En faisant quelques calculs approximatifs, la commutation de ~ 20 ns conduit à une fréquence de fonctionnement de 50 MHz (convertie en cycles par nanoseconde). Avec le système traitant différents états à pleine vitesse (fonctionnant comme un GPU ou un CPU, par exemple), cela signifie que les ponts de baryum cesseraient de fonctionner (atteindraient leur limite d’endurance) à environ 0,002 seconde (rappelez-vous, il ne fonctionne qu’à 50 MHz). Cela ne semble pas être assez performant pour une unité de traitement.
Mais pour le stockage ? Eh bien, c’est là qu’intervient la clé USB qui est « 10 à 100 fois plus dense » en termes de capacité de mémoire.

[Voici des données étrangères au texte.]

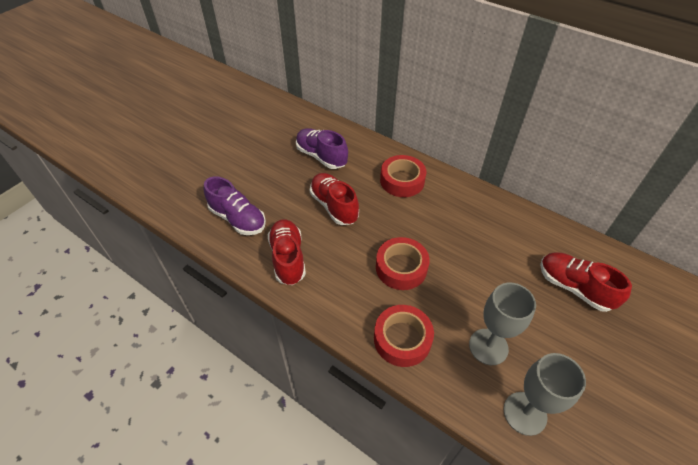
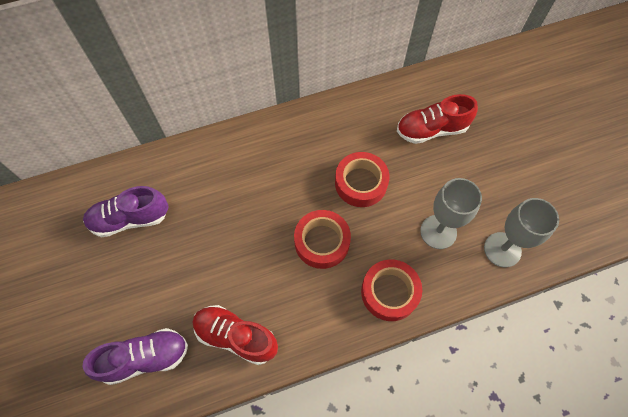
camera: 55 degrees left, 15 degrees up
(334, 206) = (207, 251): red shoe -> none
(402, 181) = (227, 168): red tape -> red tape (361, 183)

Ces dispositifs de synapse peuvent accéder à beaucoup plus d’états de tension intermédiaires que même la technologie NAND la plus dense des clés USB les plus spacieuses d’aujourd’hui – par un facteur de 10 ou 100.

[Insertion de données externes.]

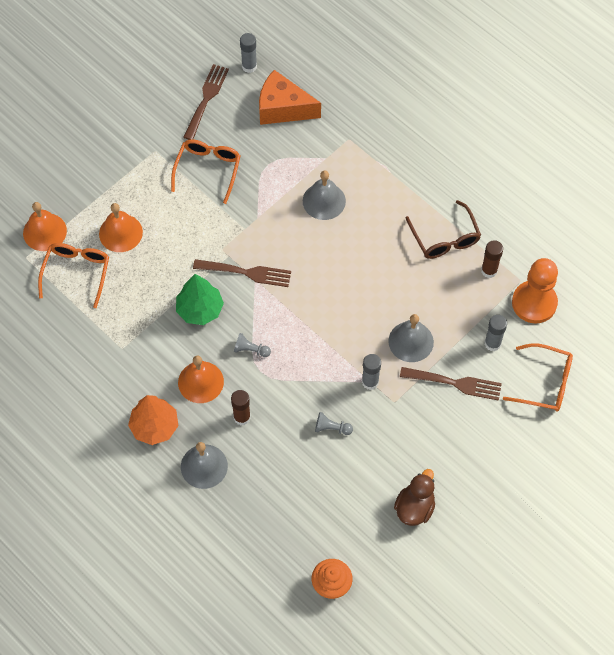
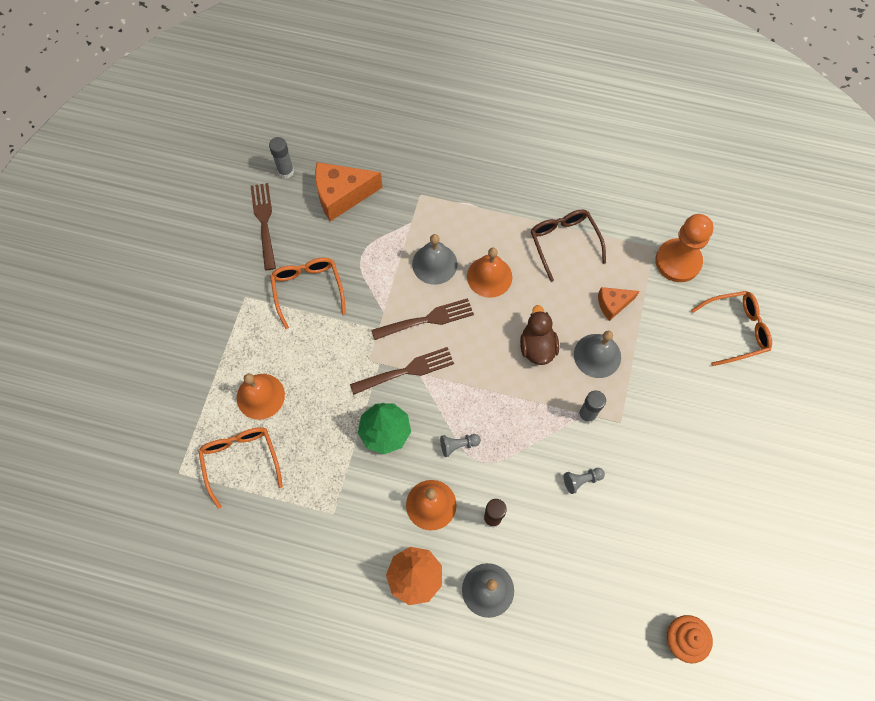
camera: 30 degrees left, 5 degrees up
(44, 232) = (183, 436): orange bell -> orange bell (489, 276)
(414, 507) = (705, 515): brown duck -> brown duck (537, 347)
(445, 238) = (564, 242): brown glasses -> brown glasses turned 150 degrees counterclockwise
(452, 308) = (613, 304): none -> orange cheese
(455, 383) = (661, 374): brown fork -> brown fork (427, 319)
(489, 271) = (621, 252): brown glue stick -> none
(492, 343) = (668, 318): grey glue stick -> none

Qui n’aimerait pas avoir une clé « USB 7 » de 10 TeraByte ou même 100 TeraByte entre les mains ?
Il y a du travail à faire en termes d’endurance et de vitesse de commutation des ponts de baryum, mais il semble que la conception soit déjà une preuve de concept alléchante. Mieux encore, l’industrie des semi-conducteurs travaille déjà avec de l’oxyde d’hafnium, il y a donc moins de cauchemars d’outillage et de logistique à combattre.
Mais voici une possibilité de produit particulièrement ingénieuse : imaginez que la technologie s’améliore au point qu’elle est fabriquée et utilisable pour concevoir un GPU AMD ou Nvidia (qui fonctionnent aujourd’hui à environ 2 GHz). Il y a un monde où cette carte graphique est livrée avec un état d’usine réinitialisé où elle fonctionne entièrement comme mémoire (imaginez maintenant une carte graphique avec 10 To, la même que notre hypothétique clé USB).
Imaginez un monde où ce qu’AMD et Nvidia offraient étaient essentiellement des GPU programmables, avec des matrices GPU basées sur une gamme continue empilée en termes de capacité de stockage maximale (rappelez-vous les 10 à 100 plus denses que l’USB actuel). Si vous êtes un aficionado de l’IA et que vous essayez de créer votre propre grand modèle de langage (LLM), vous pouvez programmer votre GPU de manière à ce que la bonne quantité de ces dispositifs synthétiques, ces transistors neuromorphiques, exécute des fonctions de traitement.
Pouvoir dicter si les transistors de votre carte graphique sont utilisés exactement comme mémoire ou exactement comme amplificateurs pour les yeux pour augmenter les paramètres graphiques jusqu’à onze, cela dépend entièrement de l’utilisateur final ; du joueur occasionnel à l’installateur de calcul haute performance (HPC). Même si cela signifiait une diminution mesurée de la longévité de certaines parties de notre puce.
Nous les mettons toujours à niveau de toute façon, n’est-ce pas ?
Mais ne nous précipitons pas. Même si ce n’est pas un problème aussi dangereux que le développement de l’IA et sa réglementation, il n’y a pas grand-chose à gagner à rêver si loin. Comme toute technologie, elle viendra – quand elle sera prête. si jamais c’est le cas.